Bush and the 50 Beggars

Donald F. Kettl
Donald Kettl
Donald F. Kettl Donald F. Kettl is a Nonresident Senior Fellow at the Brookings Institution as well as Professor Emeritus and former Dean of the University of Maryland School of Public Policy

February 1, 2003

The nation’s governors were hoping for good news a few weeks ago when President Bush announced his economic plans. But except for a modest proposal on unemployment insurance, they were left out in the winter cold.

With their budgets facing the most serious crisis since World War II, the governors had been lobbying hard for federal help. What they really wanted was at least a short-term resuscitation of federal revenue sharing, which ended in 1982. They would have settled for a change in the federal reimbursement for Medicaid, which could have eased some of the pressure on state budgets. They got neither. Bush instead advanced a bold stroke to restructure the federal tax system, removing even the modest $10 billion aid package for the states that his advisers had discussed. The states are left on their own with a budget hole of $90 billion, which threatens to soak up the entire short-term economic stimulus Bush proposed.

So what we’re likely to get is an economic wash and political conflict. Who’s at fault here? The feds, for failing to extend a helping hand when the states need it most? Or the states, for digging themselves into a hole and whining when Bush refused to lift them out of it?

The answer is a bit of both. If Bush truly were interested in jump-starting the economy out of its lethargy, pumping money through the states would be a quick way of doing it. But it’s clear that long-term revision of the tax code is far more important to him than short-term economic stimulus.

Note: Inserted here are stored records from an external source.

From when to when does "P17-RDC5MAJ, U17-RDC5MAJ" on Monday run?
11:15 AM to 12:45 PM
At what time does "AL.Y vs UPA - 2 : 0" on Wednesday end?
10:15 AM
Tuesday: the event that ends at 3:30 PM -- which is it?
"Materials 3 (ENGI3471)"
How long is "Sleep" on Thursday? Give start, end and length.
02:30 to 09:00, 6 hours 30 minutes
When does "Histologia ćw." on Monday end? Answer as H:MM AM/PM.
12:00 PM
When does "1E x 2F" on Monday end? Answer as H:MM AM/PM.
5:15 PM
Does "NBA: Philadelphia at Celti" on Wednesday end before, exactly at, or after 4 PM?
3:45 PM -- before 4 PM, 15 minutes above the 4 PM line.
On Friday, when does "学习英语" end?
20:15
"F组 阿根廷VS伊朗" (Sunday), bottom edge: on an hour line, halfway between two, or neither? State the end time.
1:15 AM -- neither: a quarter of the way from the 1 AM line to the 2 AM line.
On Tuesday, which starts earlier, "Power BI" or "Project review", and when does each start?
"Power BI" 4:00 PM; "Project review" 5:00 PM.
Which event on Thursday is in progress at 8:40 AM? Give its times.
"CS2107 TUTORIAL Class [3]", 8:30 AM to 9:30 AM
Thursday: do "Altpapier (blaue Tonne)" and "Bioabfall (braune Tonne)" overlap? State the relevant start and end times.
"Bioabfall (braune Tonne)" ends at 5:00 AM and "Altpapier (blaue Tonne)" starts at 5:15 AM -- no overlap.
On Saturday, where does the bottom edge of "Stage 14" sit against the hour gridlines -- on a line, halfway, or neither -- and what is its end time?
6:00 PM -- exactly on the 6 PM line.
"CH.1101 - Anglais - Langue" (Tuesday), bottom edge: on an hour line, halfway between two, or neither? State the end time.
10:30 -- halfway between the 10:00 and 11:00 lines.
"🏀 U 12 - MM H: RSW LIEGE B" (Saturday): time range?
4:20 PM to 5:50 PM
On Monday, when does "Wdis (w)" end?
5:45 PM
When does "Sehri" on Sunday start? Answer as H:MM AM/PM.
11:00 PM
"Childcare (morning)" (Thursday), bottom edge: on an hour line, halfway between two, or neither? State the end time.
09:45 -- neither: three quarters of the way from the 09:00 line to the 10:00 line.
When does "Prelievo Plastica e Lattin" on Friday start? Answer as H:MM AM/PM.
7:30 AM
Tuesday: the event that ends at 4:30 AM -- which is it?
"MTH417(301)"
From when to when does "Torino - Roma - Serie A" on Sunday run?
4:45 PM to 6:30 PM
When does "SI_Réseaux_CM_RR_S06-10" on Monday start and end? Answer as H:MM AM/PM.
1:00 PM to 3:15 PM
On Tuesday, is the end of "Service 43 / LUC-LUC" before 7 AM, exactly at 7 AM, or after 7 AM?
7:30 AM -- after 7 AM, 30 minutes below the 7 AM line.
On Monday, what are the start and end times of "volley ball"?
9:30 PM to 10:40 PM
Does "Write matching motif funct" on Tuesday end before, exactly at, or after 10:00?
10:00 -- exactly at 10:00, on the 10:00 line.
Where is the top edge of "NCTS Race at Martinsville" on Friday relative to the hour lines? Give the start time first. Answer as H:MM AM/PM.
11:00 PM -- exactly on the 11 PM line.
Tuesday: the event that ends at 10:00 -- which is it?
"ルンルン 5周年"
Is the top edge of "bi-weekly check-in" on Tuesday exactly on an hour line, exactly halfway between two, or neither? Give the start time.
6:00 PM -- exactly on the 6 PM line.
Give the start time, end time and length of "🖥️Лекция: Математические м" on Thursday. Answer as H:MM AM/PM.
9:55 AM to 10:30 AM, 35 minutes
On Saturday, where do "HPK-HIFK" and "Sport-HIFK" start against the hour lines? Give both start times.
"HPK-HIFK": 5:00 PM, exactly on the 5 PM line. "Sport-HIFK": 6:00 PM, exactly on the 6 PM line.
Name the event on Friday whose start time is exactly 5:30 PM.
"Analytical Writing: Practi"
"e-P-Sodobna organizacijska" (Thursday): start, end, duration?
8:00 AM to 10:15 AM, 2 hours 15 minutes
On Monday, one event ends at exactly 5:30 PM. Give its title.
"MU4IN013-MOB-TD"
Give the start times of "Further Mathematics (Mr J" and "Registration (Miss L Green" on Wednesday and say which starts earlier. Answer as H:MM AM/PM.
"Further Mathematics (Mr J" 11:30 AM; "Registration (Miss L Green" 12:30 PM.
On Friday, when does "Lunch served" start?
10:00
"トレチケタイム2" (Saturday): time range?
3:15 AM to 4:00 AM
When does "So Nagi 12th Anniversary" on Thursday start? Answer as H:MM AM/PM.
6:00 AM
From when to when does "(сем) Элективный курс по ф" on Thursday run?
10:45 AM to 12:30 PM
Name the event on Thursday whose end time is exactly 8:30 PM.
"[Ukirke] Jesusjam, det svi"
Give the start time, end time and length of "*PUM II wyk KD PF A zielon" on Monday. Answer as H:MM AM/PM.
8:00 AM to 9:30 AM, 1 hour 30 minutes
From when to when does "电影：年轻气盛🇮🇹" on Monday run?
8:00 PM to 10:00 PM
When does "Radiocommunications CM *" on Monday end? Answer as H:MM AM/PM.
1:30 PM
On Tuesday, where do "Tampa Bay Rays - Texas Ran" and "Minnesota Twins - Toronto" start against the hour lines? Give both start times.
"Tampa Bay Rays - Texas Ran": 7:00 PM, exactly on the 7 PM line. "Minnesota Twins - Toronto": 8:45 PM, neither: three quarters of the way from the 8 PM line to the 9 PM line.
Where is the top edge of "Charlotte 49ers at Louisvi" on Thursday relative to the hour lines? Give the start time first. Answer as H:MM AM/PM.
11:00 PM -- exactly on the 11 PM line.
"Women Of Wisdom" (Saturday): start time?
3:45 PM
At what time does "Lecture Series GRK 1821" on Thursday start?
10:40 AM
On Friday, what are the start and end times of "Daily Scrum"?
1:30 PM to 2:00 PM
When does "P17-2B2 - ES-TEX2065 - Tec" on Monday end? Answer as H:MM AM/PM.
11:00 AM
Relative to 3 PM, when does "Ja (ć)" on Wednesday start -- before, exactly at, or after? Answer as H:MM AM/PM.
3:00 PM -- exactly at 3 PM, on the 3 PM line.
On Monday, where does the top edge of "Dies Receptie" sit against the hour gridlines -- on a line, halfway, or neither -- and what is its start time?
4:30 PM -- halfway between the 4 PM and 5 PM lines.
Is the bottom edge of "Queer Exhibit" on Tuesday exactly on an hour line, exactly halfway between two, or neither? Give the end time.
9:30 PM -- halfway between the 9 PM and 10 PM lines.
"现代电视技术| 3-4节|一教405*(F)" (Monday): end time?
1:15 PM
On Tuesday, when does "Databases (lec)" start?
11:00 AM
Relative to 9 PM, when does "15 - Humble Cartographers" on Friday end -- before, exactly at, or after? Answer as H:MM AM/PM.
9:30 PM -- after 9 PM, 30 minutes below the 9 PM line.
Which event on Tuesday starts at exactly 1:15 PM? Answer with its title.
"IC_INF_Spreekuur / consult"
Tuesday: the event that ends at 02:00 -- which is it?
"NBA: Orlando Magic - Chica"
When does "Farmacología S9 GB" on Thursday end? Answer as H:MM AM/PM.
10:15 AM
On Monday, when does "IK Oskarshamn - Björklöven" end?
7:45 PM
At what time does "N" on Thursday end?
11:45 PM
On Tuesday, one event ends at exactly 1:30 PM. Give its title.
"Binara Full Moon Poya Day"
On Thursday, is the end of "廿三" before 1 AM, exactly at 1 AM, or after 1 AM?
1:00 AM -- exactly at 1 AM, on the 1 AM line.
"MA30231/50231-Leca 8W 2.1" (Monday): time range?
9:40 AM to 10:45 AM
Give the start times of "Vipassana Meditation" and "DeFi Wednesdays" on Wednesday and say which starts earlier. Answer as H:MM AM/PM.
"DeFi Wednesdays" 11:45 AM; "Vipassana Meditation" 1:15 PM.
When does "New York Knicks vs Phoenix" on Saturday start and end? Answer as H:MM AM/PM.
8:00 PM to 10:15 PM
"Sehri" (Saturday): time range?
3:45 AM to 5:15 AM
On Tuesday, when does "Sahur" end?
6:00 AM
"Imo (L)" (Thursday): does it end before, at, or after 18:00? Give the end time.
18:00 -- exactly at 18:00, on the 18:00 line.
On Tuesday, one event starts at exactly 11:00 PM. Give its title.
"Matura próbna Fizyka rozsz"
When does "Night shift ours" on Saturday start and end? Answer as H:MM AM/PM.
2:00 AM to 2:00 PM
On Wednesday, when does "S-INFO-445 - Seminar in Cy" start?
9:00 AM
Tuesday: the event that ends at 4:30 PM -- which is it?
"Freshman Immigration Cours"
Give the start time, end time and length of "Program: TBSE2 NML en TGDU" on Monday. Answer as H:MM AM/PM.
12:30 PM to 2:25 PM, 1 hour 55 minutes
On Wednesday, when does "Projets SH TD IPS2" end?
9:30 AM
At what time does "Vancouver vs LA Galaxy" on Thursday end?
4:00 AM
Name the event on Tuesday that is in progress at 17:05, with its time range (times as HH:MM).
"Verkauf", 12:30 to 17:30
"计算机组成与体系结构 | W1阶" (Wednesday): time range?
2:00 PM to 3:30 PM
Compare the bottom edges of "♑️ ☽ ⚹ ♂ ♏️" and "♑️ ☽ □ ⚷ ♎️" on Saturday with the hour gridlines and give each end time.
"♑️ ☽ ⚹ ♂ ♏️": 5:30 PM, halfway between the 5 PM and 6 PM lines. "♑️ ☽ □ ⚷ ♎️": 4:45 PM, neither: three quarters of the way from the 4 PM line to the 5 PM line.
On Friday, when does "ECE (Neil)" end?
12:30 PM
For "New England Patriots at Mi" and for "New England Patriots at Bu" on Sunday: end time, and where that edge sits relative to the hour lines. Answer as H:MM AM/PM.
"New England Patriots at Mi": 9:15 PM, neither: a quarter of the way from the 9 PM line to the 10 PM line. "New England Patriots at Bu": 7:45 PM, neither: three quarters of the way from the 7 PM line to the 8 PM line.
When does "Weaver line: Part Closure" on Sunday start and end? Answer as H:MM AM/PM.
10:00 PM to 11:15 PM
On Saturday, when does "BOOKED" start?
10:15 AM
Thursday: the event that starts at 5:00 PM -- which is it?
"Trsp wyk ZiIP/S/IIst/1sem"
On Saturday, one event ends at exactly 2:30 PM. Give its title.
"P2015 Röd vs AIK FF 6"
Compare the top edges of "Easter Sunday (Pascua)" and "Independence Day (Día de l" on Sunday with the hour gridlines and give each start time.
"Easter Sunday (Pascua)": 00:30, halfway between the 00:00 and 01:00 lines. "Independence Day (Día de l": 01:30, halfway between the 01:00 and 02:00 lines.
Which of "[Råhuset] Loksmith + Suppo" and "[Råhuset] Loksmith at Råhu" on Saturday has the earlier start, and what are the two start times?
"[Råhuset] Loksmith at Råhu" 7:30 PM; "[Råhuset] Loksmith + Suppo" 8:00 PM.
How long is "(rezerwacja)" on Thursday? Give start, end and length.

The states must plead guilty to having hitched their spending to the boom economy of the 1990s. They forgot “Stein’s Law,” derived by the late economist Herbert Stein: “Things that can’t go on forever—won’t.” When the economy collapsed, states found themselves hooked on spending increases they couldn’t support.

Then, at precisely the same moment revenues collapsed, health care costs exploded. Spending for doctor visits, hospital stays and, especially, prescription drugs, swelled at the highest rate in a decade. Health care expenses now constitute 30 percent of state spending. In 2002 alone, Medicaid costs rose 13.2 percent, compared with just 1.3 percent for state spending as a whole. These health cost increases have all but swamped states’ efforts to control the rest of their budgets.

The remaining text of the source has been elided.